In questo capitolo leggiamo il terzo dei discorsi petrini (dopo 2,14ss.; 3,12ss.), ma questa volta Pietro e Giovanni si trovano davanti alle massime autorità di Israele, che Luca elenca dettagliatamente e che in alcuni casi si prende cura di citare per nome.
Pietro e Giovanni davanti alle autorità
Il momento è solenne: Pietro e Giovanni si trovano davanti alle massime autorità religiose. Il dominio romano consentiva libertà religiosa, purché non si intaccasse l’autorità imperiale; di fatto, esisteva una connivenza politica fra le grandi famiglie sacerdotali e il governo romano.
- Il sommo sacerdote era Caifa (fra il 18 e il 37 d.C.), ma il suocero di questi, Anna, sommo sacerdote fra il 6 e il 15 d.C., rimosso dalla carica dai romani, manteneva ancora una forte influenza (cfr. Gv 18,12-14). Il citato Giovanni potrebbe essere Gionata, figlio di Anna e successore di Caifa; di Alessandro non esiste altra notizia.
- I sacerdoti rappresentavano la casta degli esecutori dei sacrifici nel tempio di Gerusalemme.
- I sadducei erano l’élite sacerdotale di Gerusalemme, e si contendevano con i farisei la maggioranza nel Sinedrio. Qui intervengono provocati dalla predicazione, che gli apostoli facevano, della resurrezione, che essi invece non ammettevano, riconoscendo come S. Scrittura solo il Pentateuco e non i successivi sviluppi della Rivelazione.
- Gli scribi costituivano l’autorità giuridica di Israele: esperti della Legge, erano il punto di riferimento per tutti nella interpretazione della Torah.
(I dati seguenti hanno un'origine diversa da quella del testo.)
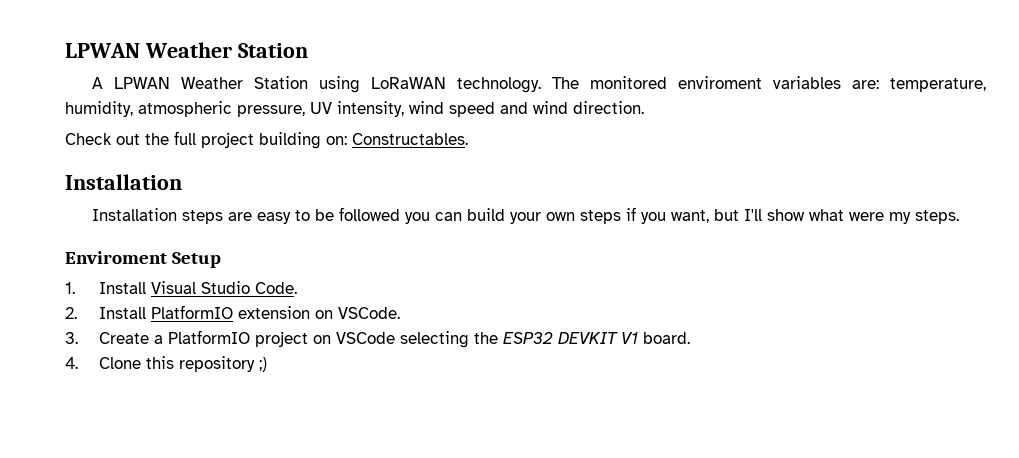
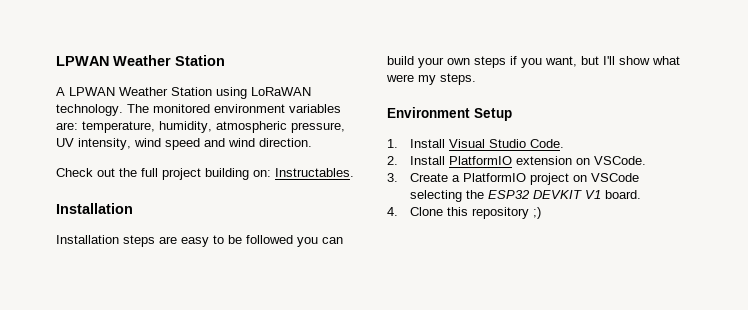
[677,76,762,89] enviroment -> [214,104,285,113] environment
[352,133,468,145] Constructables. -> [275,168,354,177] Instructables.
[65,251,167,264] Enviroment -> [387,107,470,118] Environment

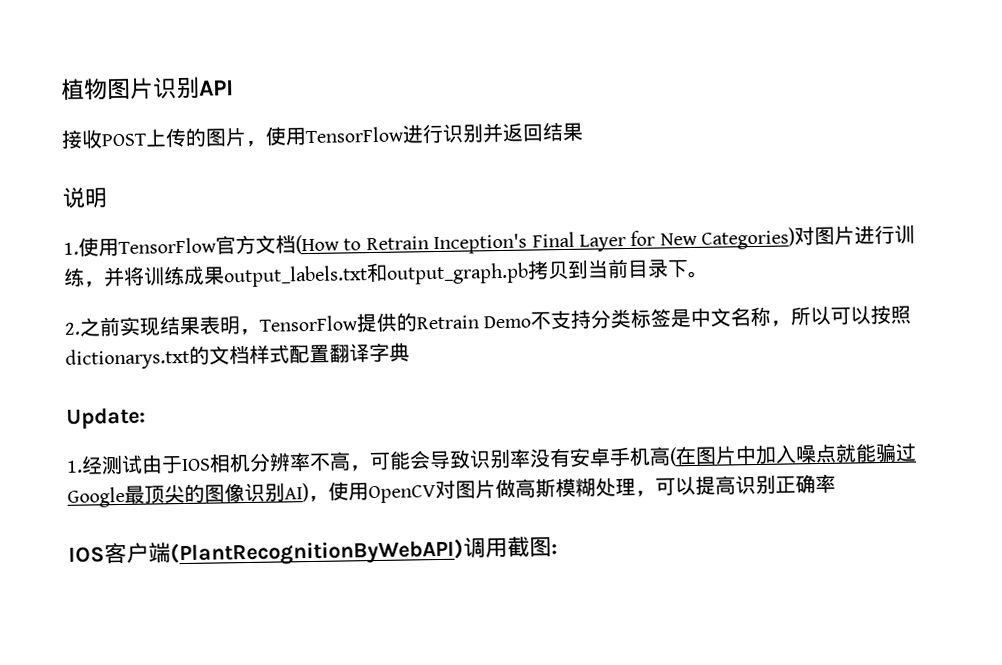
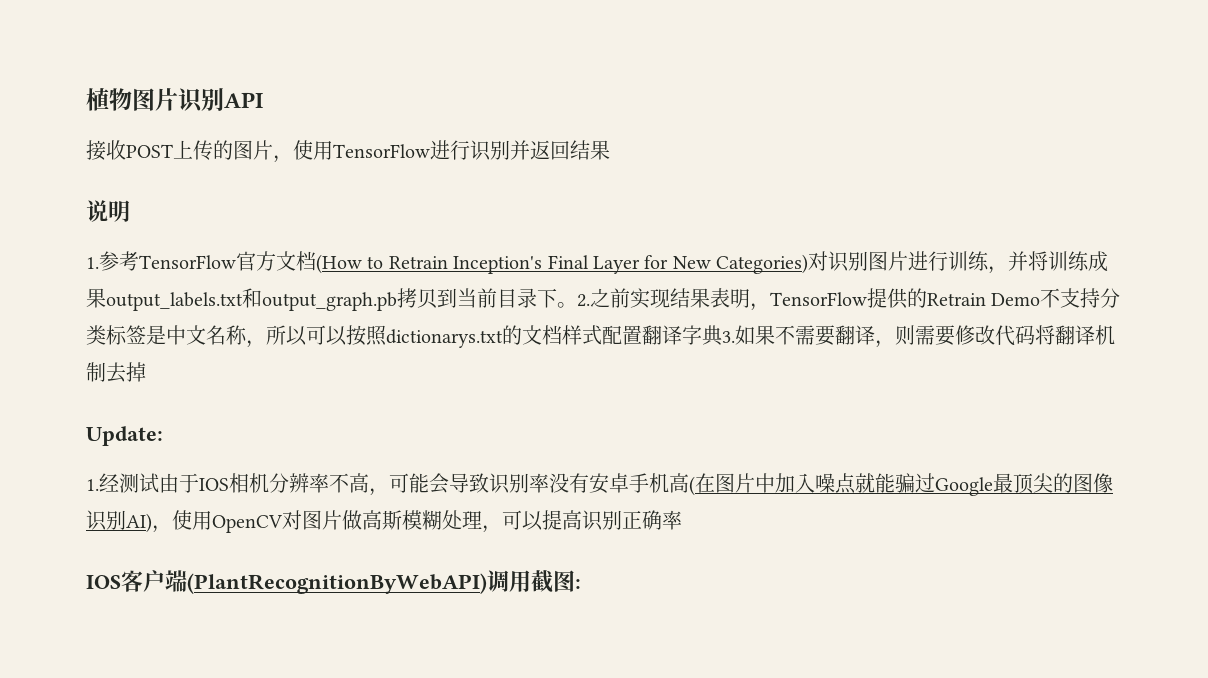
[78,237,119,257] 使用 -> [99,251,139,271] 参考
(816, 236) none -> [828,251,869,272] 识别
(709, 274) // -> (577, 305) none
(410, 352) none -> [722,325,1115,348] [86,362,146,383] 3.如果不需要翻译，则需要修改代码将翻译机制去掉

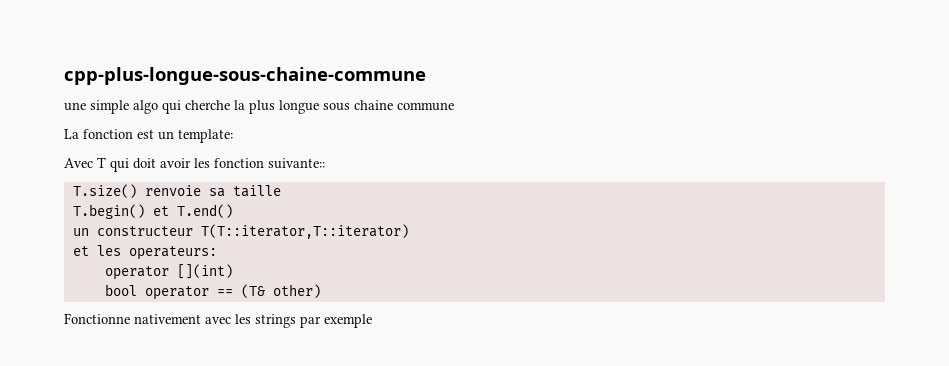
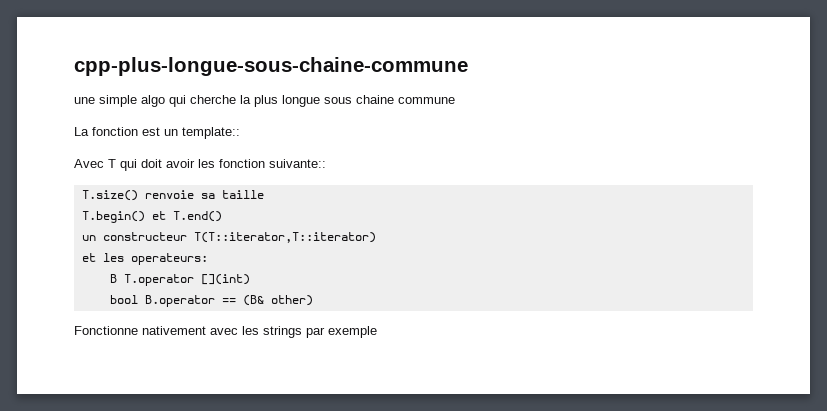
[178,129,233,143] template: -> [182,127,240,139] template::
[104,266,169,280] operator -> [109,274,194,286] B T.operator
[144,284,265,300] operator == (T& -> [144,295,264,307] B.operator == (B&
- Il Tempio aveva le proprie guardie, con funzioni di vigilanza e sicurezza: qui interviene addirittura il loro comandante, data l’importanza della questione. A questo punto, infatti, i credenti in Gesù Cristo sono cinquemila…
Non sono dunque solo quei cinquemila credenti ad essere coinvolti nell’evento del Cristo: tutto il popolo di Israele, attraverso i suoi capi, è interpellato a prendere posizione.